Provided records
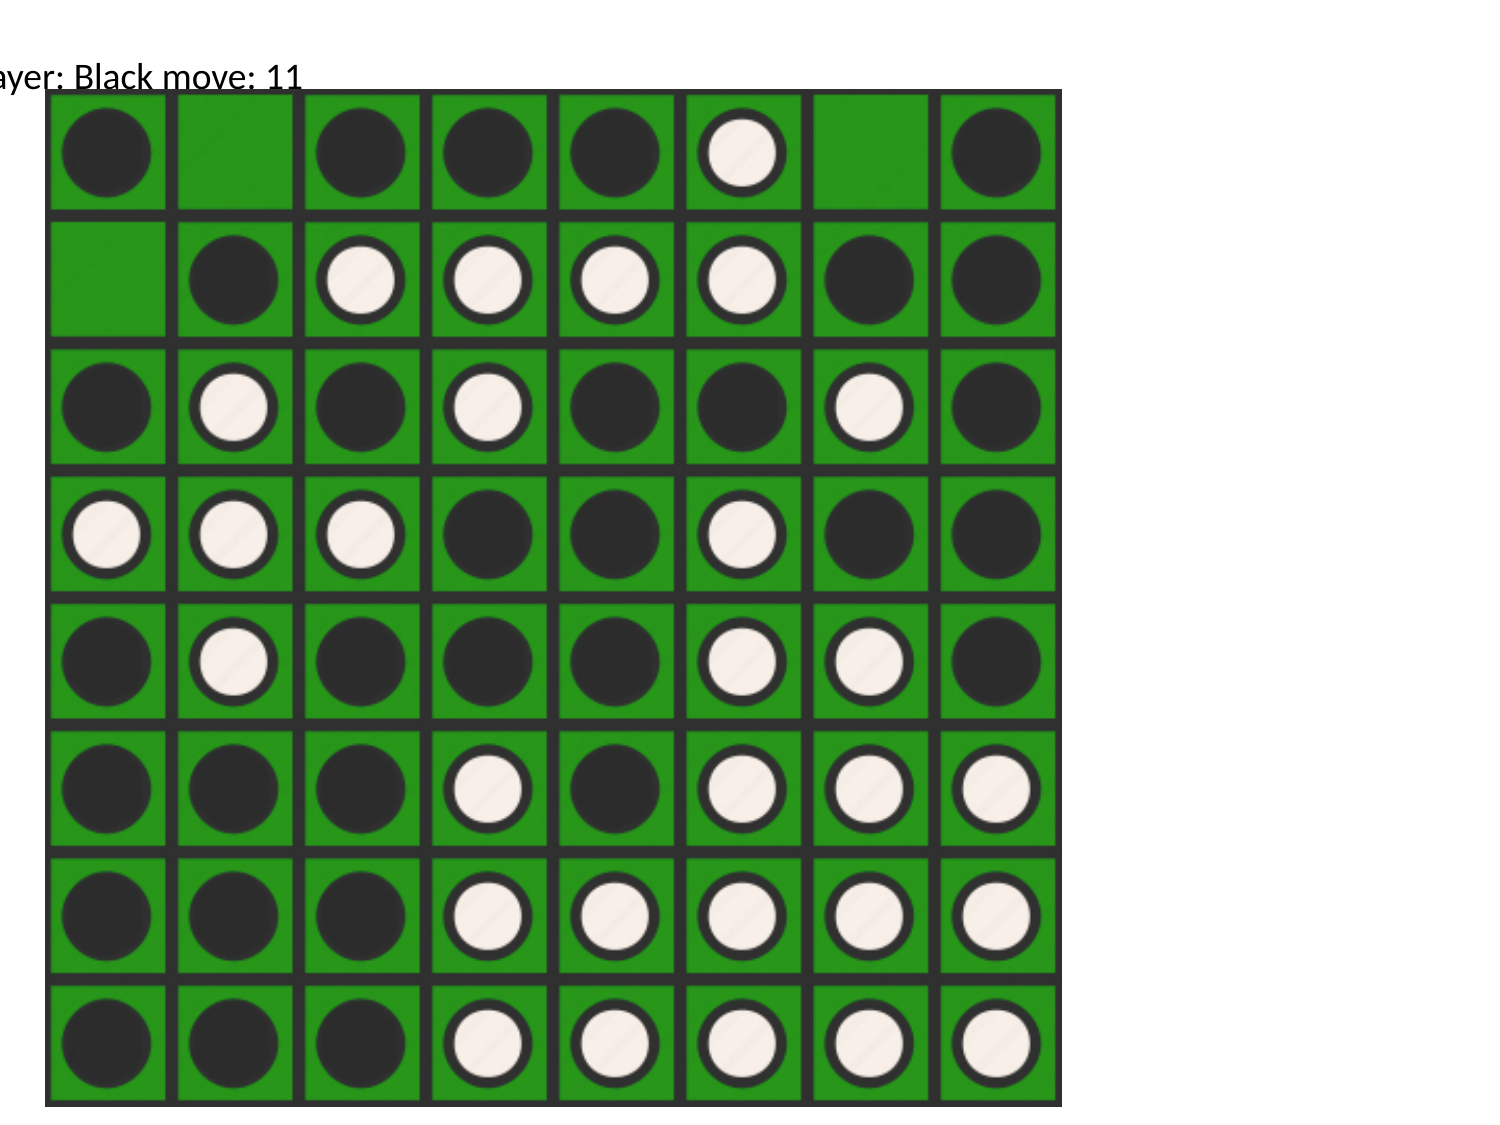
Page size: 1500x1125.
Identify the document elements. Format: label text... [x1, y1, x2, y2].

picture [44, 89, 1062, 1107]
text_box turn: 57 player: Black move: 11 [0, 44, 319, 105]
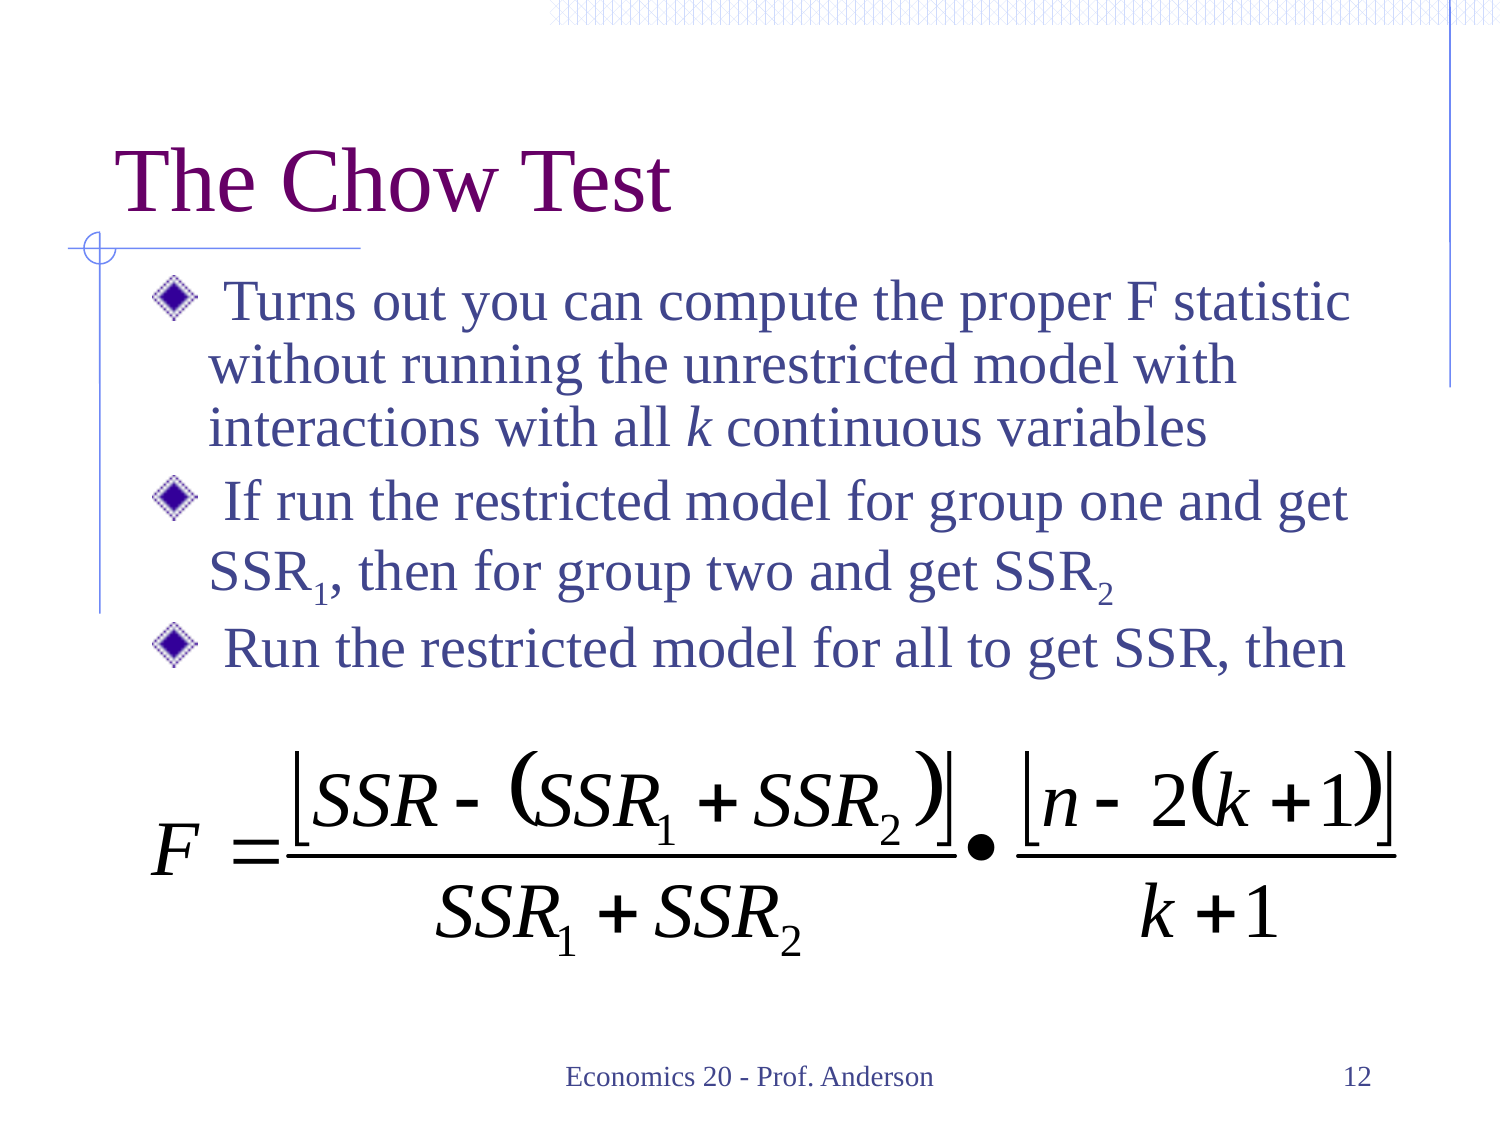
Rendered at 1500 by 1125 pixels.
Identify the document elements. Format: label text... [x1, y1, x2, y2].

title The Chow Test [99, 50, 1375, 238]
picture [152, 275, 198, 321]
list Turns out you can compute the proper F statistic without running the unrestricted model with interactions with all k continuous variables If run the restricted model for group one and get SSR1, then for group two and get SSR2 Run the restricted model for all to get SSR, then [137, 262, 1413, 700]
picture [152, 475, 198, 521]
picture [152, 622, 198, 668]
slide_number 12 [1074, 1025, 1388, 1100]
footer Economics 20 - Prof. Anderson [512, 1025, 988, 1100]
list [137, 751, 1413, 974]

...

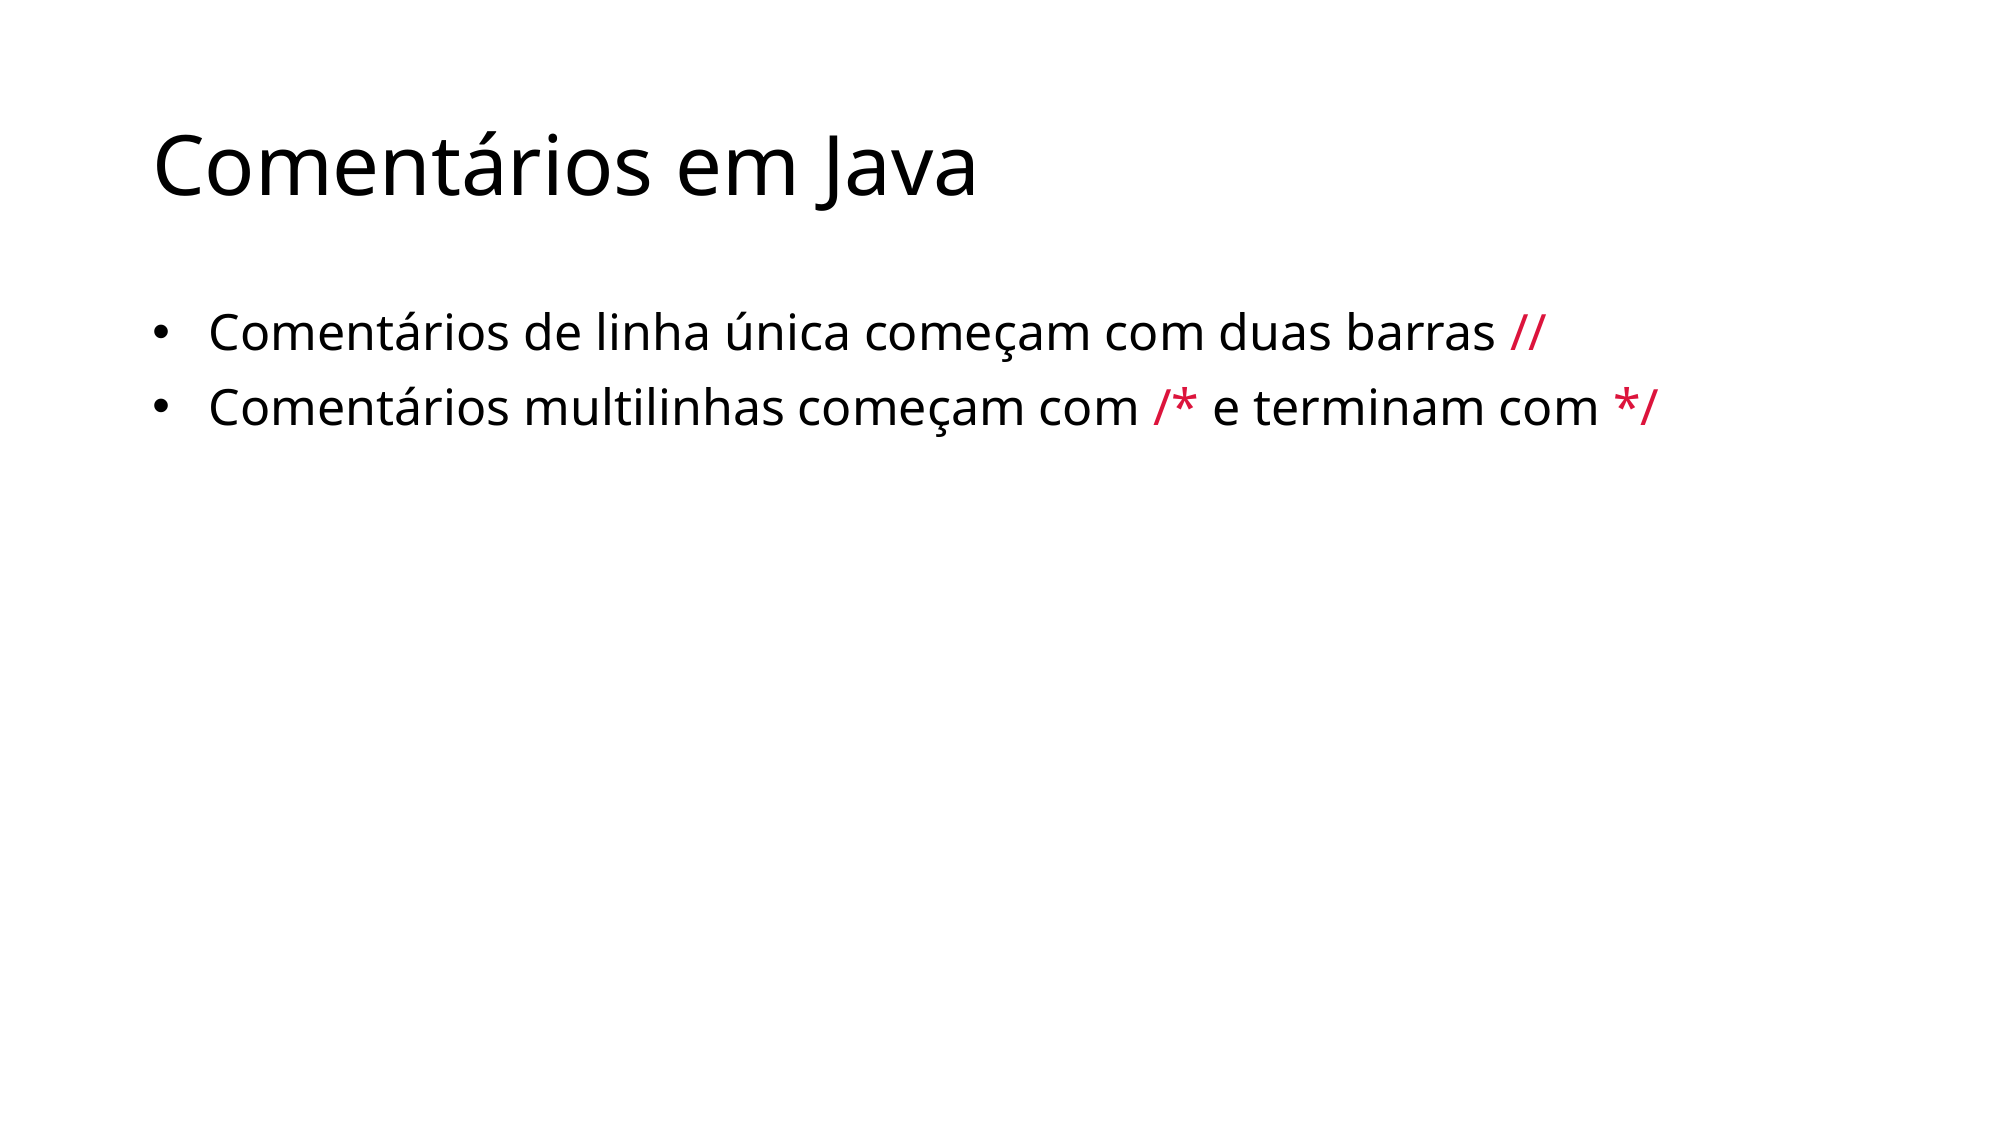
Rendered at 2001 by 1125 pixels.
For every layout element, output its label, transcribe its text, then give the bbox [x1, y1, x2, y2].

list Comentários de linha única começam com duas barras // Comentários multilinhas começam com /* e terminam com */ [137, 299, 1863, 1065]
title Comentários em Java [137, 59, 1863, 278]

What you have to do
There is a run of lines above from the one with "Rendered at 1500 by 1125 pixels." to the one with "list [137, 751, 1413, 974]"; print exactly that run, both ends included, and nothing else.

Answer box
Rendered at 1500 by 1125 pixels.
Identify the document elements. Format: label text... [x1, y1, x2, y2].

title The Chow Test [99, 50, 1375, 238]
picture [152, 275, 198, 321]
list Turns out you can compute the proper F statistic without running the unrestricted model with interactions with all k continuous variables If run the restricted model for group one and get SSR1, then for group two and get SSR2 Run the restricted model for all to get SSR, then [137, 262, 1413, 700]
picture [152, 475, 198, 521]
picture [152, 622, 198, 668]
slide_number 12 [1074, 1025, 1388, 1100]
footer Economics 20 - Prof. Anderson [512, 1025, 988, 1100]
list [137, 751, 1413, 974]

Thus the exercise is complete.